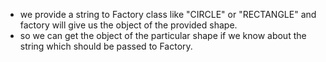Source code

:- we provide a string to Factory class like "CIRCLE" or "RECTANGLE" and factory will give us the object of the provided shape.
- so we can get the object of the particular shape if we know about the string which should be passed to Factory.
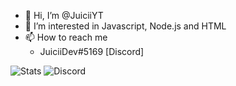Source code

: - 👋 Hi, I’m @JuiciiYT
- 👀 I’m interested in Javascript, Node.js and HTML
- 📫 How to reach me
  - JuiciiDev#5169 [Discord]
 
![Stats](https://github-readme-stats.vercel.app/api?username=juiciiyt&show_icons=true&bg_color=22,4682B4,8A2BE2&title_color=fff&text_color=fff&icon_color=fff)
![Discord](https://knotty-mini-worm.glitch.me/index.svg)
<!--- - 🌱 I’m currently learning ... --->
<!--- - 💞️ I’m looking to collaborate on ... --->
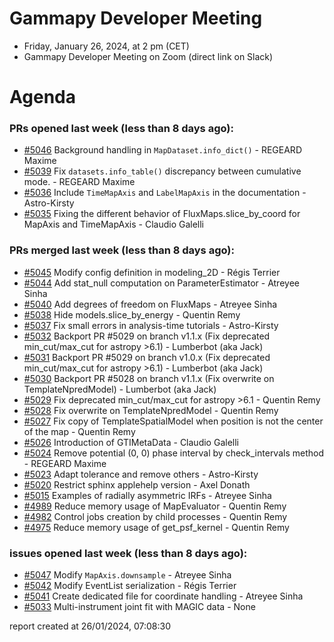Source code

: # Gammapy Developer Meeting 
 * Friday, January 26, 2024, at 2 pm (CET) 
 * Gammapy Developer Meeting on Zoom (direct link on Slack) 
# Agenda

### PRs opened last week (less than 8 days ago): 
* [#5046](https://github.com/gammapy/gammapy/pull/5046) Background handling in `MapDataset.info_dict()` - REGEARD Maxime
* [#5039](https://github.com/gammapy/gammapy/pull/5039) Fix `datasets.info_table()` discrepancy between cumulative mode. - REGEARD Maxime
* [#5036](https://github.com/gammapy/gammapy/pull/5036) Include `TimeMapAxis` and `LabelMapAxis` in the documentation - Astro-Kirsty
* [#5035](https://github.com/gammapy/gammapy/pull/5035) Fixing the different behavior of FluxMaps.slice_by_coord for MapAxis and TimeMapAxis - Claudio Galelli

### PRs merged last week (less than 8 days ago): 
* [#5045](https://github.com/gammapy/gammapy/pull/5045) Modify config definition in modeling_2D - Régis Terrier
* [#5044](https://github.com/gammapy/gammapy/pull/5044) Add stat_null computation on ParameterEstimator - Atreyee Sinha
* [#5040](https://github.com/gammapy/gammapy/pull/5040) Add degrees of freedom on FluxMaps - Atreyee Sinha
* [#5038](https://github.com/gammapy/gammapy/pull/5038) Hide models.slice_by_energy - Quentin Remy
* [#5037](https://github.com/gammapy/gammapy/pull/5037) Fix small errors in analysis-time tutorials - Astro-Kirsty
* [#5032](https://github.com/gammapy/gammapy/pull/5032) Backport PR #5029 on branch v1.1.x (Fix deprecated min_cut/max_cut for astropy >6.1) - Lumberbot (aka Jack)
* [#5031](https://github.com/gammapy/gammapy/pull/5031) Backport PR #5029 on branch v1.0.x (Fix deprecated min_cut/max_cut for astropy >6.1) - Lumberbot (aka Jack)
* [#5030](https://github.com/gammapy/gammapy/pull/5030) Backport PR #5028 on branch v1.1.x (Fix overwrite on TemplateNpredModel) - Lumberbot (aka Jack)
* [#5029](https://github.com/gammapy/gammapy/pull/5029) Fix deprecated min_cut/max_cut for astropy >6.1 - Quentin Remy
* [#5028](https://github.com/gammapy/gammapy/pull/5028) Fix overwrite on TemplateNpredModel - Quentin Remy
* [#5027](https://github.com/gammapy/gammapy/pull/5027) Fix copy of TemplateSpatialModel when position is not the center of the map  - Quentin Remy
* [#5026](https://github.com/gammapy/gammapy/pull/5026) Introduction of GTIMetaData - Claudio Galelli
* [#5024](https://github.com/gammapy/gammapy/pull/5024) Remove potential (0, 0) phase interval by check_intervals method - REGEARD Maxime
* [#5023](https://github.com/gammapy/gammapy/pull/5023) Adapt tolerance and remove others - Astro-Kirsty
* [#5020](https://github.com/gammapy/gammapy/pull/5020) Restrict sphinx applehelp version - Axel Donath
* [#5015](https://github.com/gammapy/gammapy/pull/5015) Examples of radially asymmetric IRFs - Atreyee Sinha
* [#4989](https://github.com/gammapy/gammapy/pull/4989) Reduce memory usage of MapEvaluator - Quentin Remy
* [#4982](https://github.com/gammapy/gammapy/pull/4982) Control jobs creation by child processes - Quentin Remy
* [#4975](https://github.com/gammapy/gammapy/pull/4975) Reduce memory usage of get_psf_kernel - Quentin Remy

### issues opened last week (less than 8 days ago): 
* [#5047](https://github.com/gammapy/gammapy/issues/5047) Modify `MapAxis.downsample` - Atreyee Sinha
* [#5042](https://github.com/gammapy/gammapy/issues/5042) Modify EventList serialization - Régis Terrier
* [#5041](https://github.com/gammapy/gammapy/issues/5041) Create dedicated file for coordinate handling - Atreyee Sinha
* [#5033](https://github.com/gammapy/gammapy/issues/5033) Multi-instrument joint fit with MAGIC data - None

 report created at 26/01/2024, 07:08:30
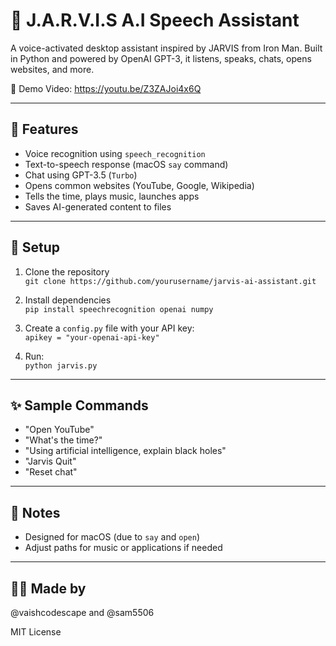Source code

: # 🤖 J.A.R.V.I.S A.I Speech Assistant

A voice-activated desktop assistant inspired by JARVIS from Iron Man. Built in Python and powered by OpenAI GPT-3, it listens, speaks, chats, opens websites, and more.

🎥 Demo Video: https://youtu.be/Z3ZAJoi4x6Q

---

## 🔧 Features
- Voice recognition using `speech_recognition`
- Text-to-speech response (macOS `say` command)
- Chat using GPT-3.5 (`Turbo`)
- Opens common websites (YouTube, Google, Wikipedia)
- Tells the time, plays music, launches apps
- Saves AI-generated content to files

---

## 🚀 Setup

1. Clone the repository  
   `git clone https://github.com/yourusername/jarvis-ai-assistant.git`

2. Install dependencies  
   `pip install speechrecognition openai numpy`

3. Create a `config.py` file with your API key:  
   `apikey = "your-openai-api-key"`

4. Run:  
   `python jarvis.py`

---

## ✨ Sample Commands
- "Open YouTube"
- "What's the time?"
- "Using artificial intelligence, explain black holes"
- "Jarvis Quit"
- "Reset chat"

---

## 📌 Notes
- Designed for macOS (due to `say` and `open`)
- Adjust paths for music or applications if needed

---

## 🧑‍💻 Made by 
@vaishcodescape and @sam5506

MIT License
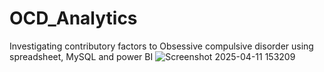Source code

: # OCD_Analytics
Investigating contributory factors to Obsessive compulsive disorder using spreadsheet, MySQL and power BI
![Screenshot 2025-04-11 153209](https://github.com/user-attachments/assets/ba3d6aa8-33e5-434a-86df-164fac0c222f)
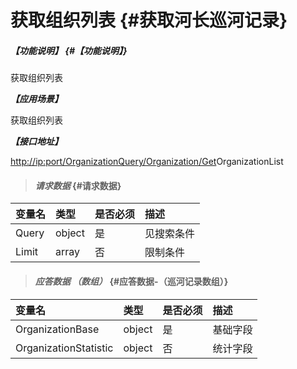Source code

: # 获取组织列表 {#获取河长巡河记录}

##### _【功能说明】_ {#【功能说明】}

获取组织列表

_**【应用场景】**_

获取组织列表

_**【接口地址】**_

[http://ip:port/OrganizationQuery/](http://ip:port/HMQuery/PatrolRiver/GetPatrolRivers)[Organization](http://ip:port/HMQuery/PatrolRiver/GetPatrolRivers)[/Get](http://ip:port/HMQuery/PatrolRiver/GetPatrolRivers)OrganizationList

> #### _请求数据_ {#请求数据}

| 变量名 | 类型 | 是否必须 | 描述 |
| :--- | :--- | :--- | :--- |
| Query | object | 是 | 见搜索条件 |
| Limit | array | 否 | 限制条件 |

> #### _应答数据 （数组）_ {#应答数据-（巡河记录数组）}

| 变量名 | 类型 | 是否必须 | 描述 |
| :--- | :--- | :--- | :--- |
| OrganizationBase | object | 是 | 基础字段 |
| OrganizationStatistic | object | 否 | 统计字段 |



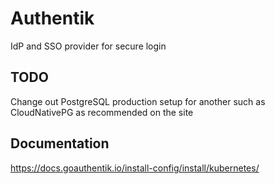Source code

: # Authentik
IdP and SSO provider for secure login

## TODO
Change out PostgreSQL production setup for another such as CloudNativePG as recommended on the site

## Documentation
https://docs.goauthentik.io/install-config/install/kubernetes/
------------------------------
Though the entries above contain pictures, none should be copied; reproduce only the lines between the one holding "- Chat using" and the one holding "object | 是 | 基础字段 |", inclusive, exactly as written.

- Chat using GPT-3.5 (`Turbo`)
- Opens common websites (YouTube, Google, Wikipedia)
- Tells the time, plays music, launches apps
- Saves AI-generated content to files

---

## 🚀 Setup

1. Clone the repository  
   `git clone https://github.com/yourusername/jarvis-ai-assistant.git`

2. Install dependencies  
   `pip install speechrecognition openai numpy`

3. Create a `config.py` file with your API key:  
   `apikey = "your-openai-api-key"`

4. Run:  
   `python jarvis.py`

---

## ✨ Sample Commands
- "Open YouTube"
- "What's the time?"
- "Using artificial intelligence, explain black holes"
- "Jarvis Quit"
- "Reset chat"

---

## 📌 Notes
- Designed for macOS (due to `say` and `open`)
- Adjust paths for music or applications if needed

---

## 🧑‍💻 Made by 
@vaishcodescape and @sam5506

MIT License
Source code

: # OCD_Analytics
Investigating contributory factors to Obsessive compulsive disorder using spreadsheet, MySQL and power BI
![Screenshot 2025-04-11 153209](https://github.com/user-attachments/assets/ba3d6aa8-33e5-434a-86df-164fac0c222f)
Source code

: # 获取组织列表 {#获取河长巡河记录}

##### _【功能说明】_ {#【功能说明】}

获取组织列表

_**【应用场景】**_

获取组织列表

_**【接口地址】**_

[http://ip:port/OrganizationQuery/](http://ip:port/HMQuery/PatrolRiver/GetPatrolRivers)[Organization](http://ip:port/HMQuery/PatrolRiver/GetPatrolRivers)[/Get](http://ip:port/HMQuery/PatrolRiver/GetPatrolRivers)OrganizationList

> #### _请求数据_ {#请求数据}

| 变量名 | 类型 | 是否必须 | 描述 |
| :--- | :--- | :--- | :--- |
| Query | object | 是 | 见搜索条件 |
| Limit | array | 否 | 限制条件 |

> #### _应答数据 （数组）_ {#应答数据-（巡河记录数组）}

| 变量名 | 类型 | 是否必须 | 描述 |
| :--- | :--- | :--- | :--- |
| OrganizationBase | object | 是 | 基础字段 |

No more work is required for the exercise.